* _CONSIGNE_:
Recopiez en entier le texte sur le Mont Mabu, sans y changer un seul mot.
───── TEXTE À LIRE ─────
Au pied du Mont Mabu, dans la région centrale de Mozambique, l'expansion de la monoculture d'hévéas réalisée par la société Mozambique Holdings a restreint l'accès des communautés Manhaua à leur propre territoire. Ce processus d'expansion a eu lieu par des abus systématiques, jetant de la lumière sur le contraste entre les différentes manières dont la population locale et le capital étranger se mettent en relation avec l'environnement dans lequel ils se trouvent.
Les communautés à Mabu (1)
Mabu est une localité reliée au poste administratif de Tacuane, dans le district de Lugela, province de Zambézie, au Mozambique. Elle porte le nom du Mont Mabu, une montagne et un lieu d'importance spirituelle pour les communautés environnantes. Ces dernières années, le Mont est devenu internationalement connu en raison de la grande biodiversité qu'il abrite, car il est couvert par la plus grande superficie restante de forêt tropicale du sud du continent africain.
───── DONNÉES FOURNIES ─────
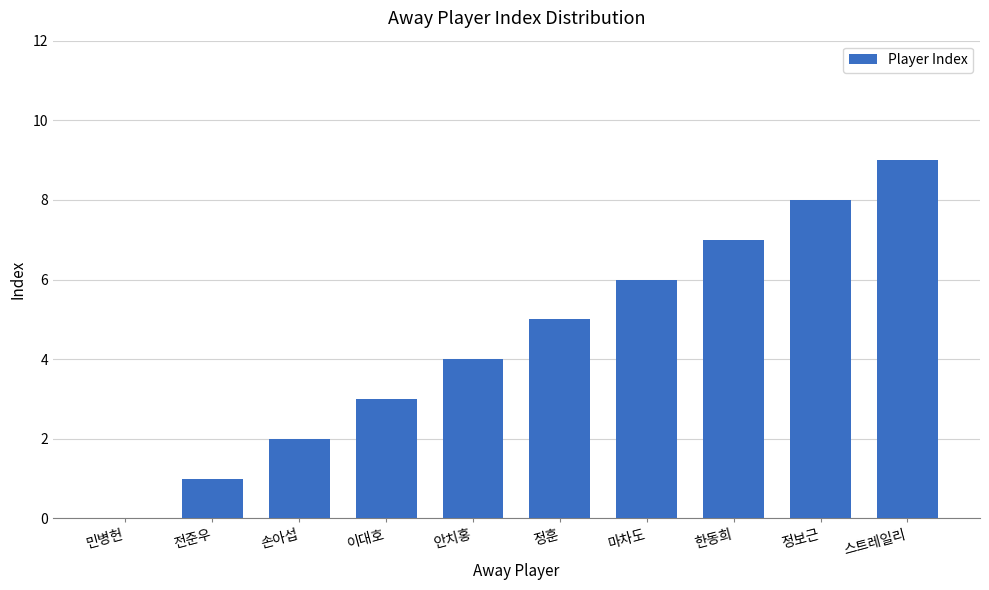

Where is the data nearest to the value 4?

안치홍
─────
───── DONNÉES FOURNIES ─────
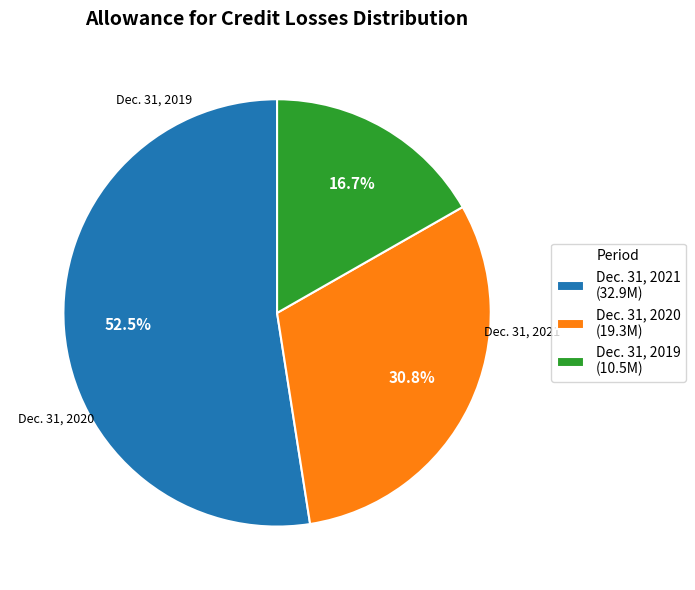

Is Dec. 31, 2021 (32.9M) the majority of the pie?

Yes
─────
* _RÉPONSE_:
Au pied du Mont Mabu, dans la région centrale de Mozambique, l'expansion de la monoculture d'hévéas réalisée par la société Mozambique Holdings a restreint l'accès des communautés Manhaua à leur propre territoire. Ce processus d'expansion a eu lieu par des abus systématiques, jetant de la lumière sur le contraste entre les différentes manières dont la population locale et le capital étranger se mettent en relation avec l'environnement dans lequel ils se trouvent.
Les communautés à Mabu (1)
Mabu est une localité reliée au poste administratif de Tacuane, dans le district de Lugela, province de Zambézie, au Mozambique. Elle porte le nom du Mont Mabu, une montagne et un lieu d'importance spirituelle pour les communautés environnantes. Ces dernières années, le Mont est devenu internationalement connu en raison de la grande biodiversité qu'il abrite, car il est couvert par la plus grande superficie restante de forêt tropicale du sud du continent africain.